§ ASSIGNMENT
Although the records contain pictures, the copy should leave them out and match everything else exactly.

THE INPUT START

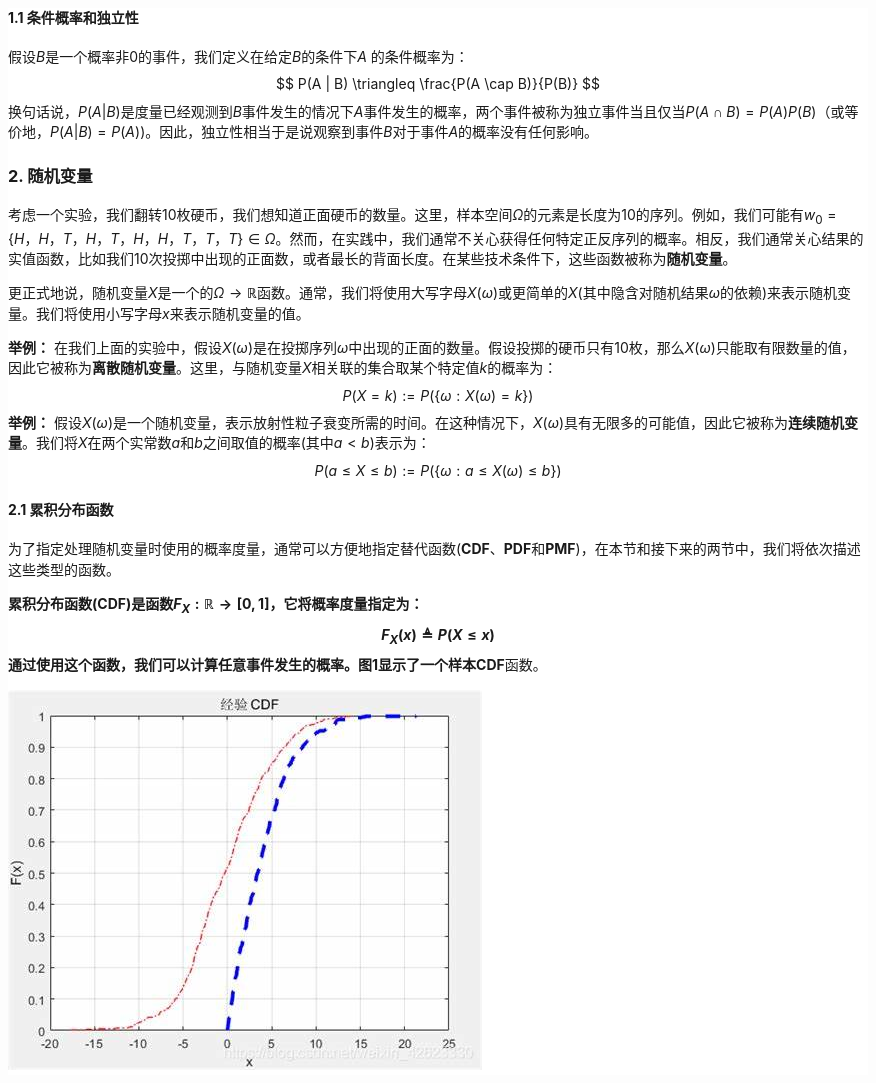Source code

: #### 1.1 条件概率和独立性

假设$B$是一个概率非0的事件，我们定义在给定$B$的条件下$A$ 的条件概率为：
$$
P(A | B) \triangleq \frac{P(A \cap B)}{P(B)}
$$
换句话说，$P(A|B$)是度量已经观测到$B$事件发生的情况下$A$事件发生的概率，两个事件被称为独立事件当且仅当$P(A \cap B) = P(A)P(B)$（或等价地，$P(A|B) = P(A)$)。因此，独立性相当于是说观察到事件$B$对于事件$A$的概率没有任何影响。

### 2. 随机变量
考虑一个实验，我们翻转10枚硬币，我们想知道正面硬币的数量。这里，样本空间$\Omega$的元素是长度为10的序列。例如，我们可能有$w_0 = \{H，H，T，H，T，H，H，T，T，T\}\in\Omega$。然而，在实践中，我们通常不关心获得任何特定正反序列的概率。相反，我们通常关心结果的实值函数，比如我们10次投掷中出现的正面数，或者最长的背面长度。在某些技术条件下，这些函数被称为**随机变量**。

更正式地说，随机变量$X$是一个的$\Omega \longrightarrow \mathbb{R}$函数。通常，我们将使用大写字母$X(\omega)$或更简单的$X$(其中隐含对随机结果$\omega$的依赖)来表示随机变量。我们将使用小写字母$x$来表示随机变量的值。

**举例：**
在我们上面的实验中，假设$X(\omega)$是在投掷序列$\omega$中出现的正面的数量。假设投掷的硬币只有10枚，那么$X(\omega)$只能取有限数量的值，因此它被称为**离散随机变量**。这里，与随机变量$X$相关联的集合取某个特定值$k$的概率为：
$$
P(X=k) :=P(\{\omega : X(\omega) =k\})
$$
**举例：**
假设$X(\omega)$是一个随机变量，表示放射性粒子衰变所需的时间。在这种情况下，$X(\omega)$具有无限多的可能值，因此它被称为**连续随机变量**。我们将$X$在两个实常数$a$和$b$之间取值的概率(其中$a < b$)表示为：
$$
P(a \leq X \leq b) :=P(\{\omega : a \leq X(\omega) \leq b\})
$$

#### 2.1 累积分布函数
为了指定处理随机变量时使用的概率度量，通常可以方便地指定替代函数(**CDF**、**PDF**和**PMF**)，在本节和接下来的两节中，我们将依次描述这些类型的函数。

**累积分布函数(CDF)**是函数$F_{X} : \mathbb{R} \rightarrow[0,1]$，它将概率度量指定为：
$$
F_{X}(x) \triangleq P(X \leq x)
$$
通过使用这个函数，我们可以计算任意事件发生的概率。图1显示了一个样本**CDF**函数。

![](cdf函数.jpeg)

THE INPUT END

§ EXERCISE SOLUTION
Source code

: #### 1.1 条件概率和独立性

假设$B$是一个概率非0的事件，我们定义在给定$B$的条件下$A$ 的条件概率为：
$$
P(A | B) \triangleq \frac{P(A \cap B)}{P(B)}
$$
换句话说，$P(A|B$)是度量已经观测到$B$事件发生的情况下$A$事件发生的概率，两个事件被称为独立事件当且仅当$P(A \cap B) = P(A)P(B)$（或等价地，$P(A|B) = P(A)$)。因此，独立性相当于是说观察到事件$B$对于事件$A$的概率没有任何影响。

### 2. 随机变量
考虑一个实验，我们翻转10枚硬币，我们想知道正面硬币的数量。这里，样本空间$\Omega$的元素是长度为10的序列。例如，我们可能有$w_0 = \{H，H，T，H，T，H，H，T，T，T\}\in\Omega$。然而，在实践中，我们通常不关心获得任何特定正反序列的概率。相反，我们通常关心结果的实值函数，比如我们10次投掷中出现的正面数，或者最长的背面长度。在某些技术条件下，这些函数被称为**随机变量**。

更正式地说，随机变量$X$是一个的$\Omega \longrightarrow \mathbb{R}$函数。通常，我们将使用大写字母$X(\omega)$或更简单的$X$(其中隐含对随机结果$\omega$的依赖)来表示随机变量。我们将使用小写字母$x$来表示随机变量的值。

**举例：**
在我们上面的实验中，假设$X(\omega)$是在投掷序列$\omega$中出现的正面的数量。假设投掷的硬币只有10枚，那么$X(\omega)$只能取有限数量的值，因此它被称为**离散随机变量**。这里，与随机变量$X$相关联的集合取某个特定值$k$的概率为：
$$
P(X=k) :=P(\{\omega : X(\omega) =k\})
$$
**举例：**
假设$X(\omega)$是一个随机变量，表示放射性粒子衰变所需的时间。在这种情况下，$X(\omega)$具有无限多的可能值，因此它被称为**连续随机变量**。我们将$X$在两个实常数$a$和$b$之间取值的概率(其中$a < b$)表示为：
$$
P(a \leq X \leq b) :=P(\{\omega : a \leq X(\omega) \leq b\})
$$

#### 2.1 累积分布函数
为了指定处理随机变量时使用的概率度量，通常可以方便地指定替代函数(**CDF**、**PDF**和**PMF**)，在本节和接下来的两节中，我们将依次描述这些类型的函数。

**累积分布函数(CDF)**是函数$F_{X} : \mathbb{R} \rightarrow[0,1]$，它将概率度量指定为：
$$
F_{X}(x) \triangleq P(X \leq x)
$$
通过使用这个函数，我们可以计算任意事件发生的概率。图1显示了一个样本**CDF**函数。

![](cdf函数.jpeg)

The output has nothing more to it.